Nicolas Maigret exposes the internal workings of media, through an exploration of their dysfunctions, limitations or failure thresholds which he develops sensory and immersive audio visual experiences. As a curator he initiated the Disnovation Research Group which conducts a series of deviant strategies and symbolic activities facing the ongoing propaganda of technological innovation. He teaches at Parsons Paris and develops a research on “Black Boxes” with V2_ Rotterdam and UCL Louvain.
Maria Roszkowska is a Polish graphic designer based in Paris. She has been associate researcher at EnsadLab Paris. From 2010 to 2014, she worked for Intégral Ruedi Baur, one of the leading cultural graphic design studio in France. In 2013, she designed and coordinated for Lars Müller Publishers Don’t Brand my public space!, a three year research on the issue of cities applying branding strategies.
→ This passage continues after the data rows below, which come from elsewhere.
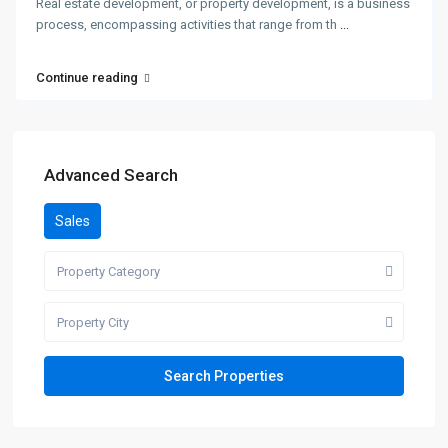
Real estate development, or property development, is a business
process, encompassing activities that range from th
...
Continue reading
Advanced Search
Sales
Property Category
Property City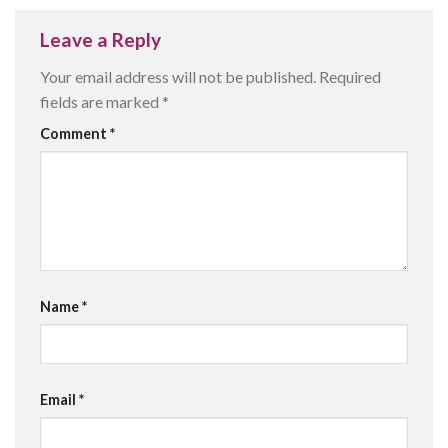
Leave a Reply
Your email address will not be published.
Required
fields are marked
*
Comment
*
Name
*
Email
*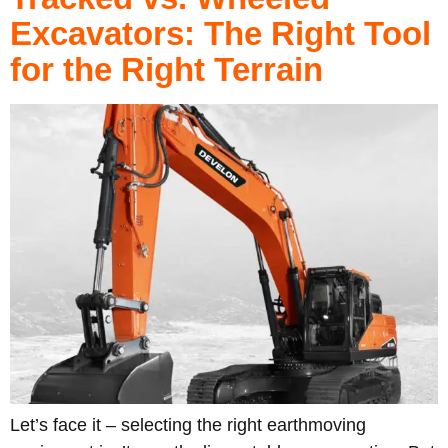
Excavators: The Right Tool
for the Right Terrain
Let’s face it – selecting the right earthmoving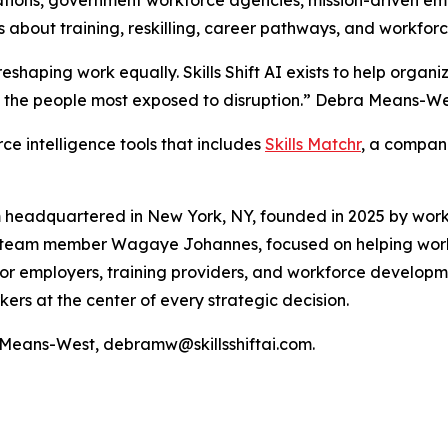
s about training, reskilling, career pathways, and workforc
t reshaping work equally. Skills Shift AI exists to help orga
 the people most exposed to disruption.” Debra Means-West
orce intelligence tools that includes
Skills Matchr
, a compani
tform headquartered in New York, NY, founded in 2025 by w
ly team member Wagaye Johannes, focused on helping wor
 for employers, training providers, and workforce developm
ers at the center of every strategic decision.
a Means-West, debramw@skillsshiftai.com.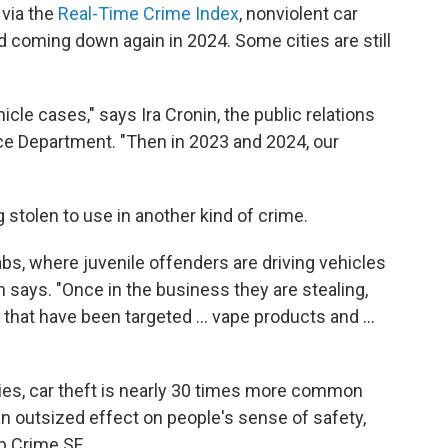
 via the
Real-Time Crime Index
, nonviolent car
d coming down again in 2024. Some cities are still
icle cases," says Ira Cronin, the public relations
ce Department. "Then in 2023 and 2024, our
 stolen to use in another kind of crime.
s, where juvenile offenders are driving vehicles
 says. "Once in the business they are stealing,
hat have been targeted ... vape products and ...
ties, car theft is nearly 30 times more common
an outsized effect on people's sense of safety,
p Crime SF.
Clément Renaud is a French researcher, artist and writer specialized in innovation in China, social network analysis and data visualization. After living in China for several years, he is now based in France. His work evolves from the practice of fine arts, social sciences and creative coding. Fluent in Mandarin Chinese, he has founded several international initiatives related to urban, visual and digital cultures. He holds a doctorate in Management of Information Systems from Telecom ParisTech.
Hongyuan Qu is a Chinese designer documenting new forms of production of fashion and design. She works in France and China, and builds relationships between designers and artists.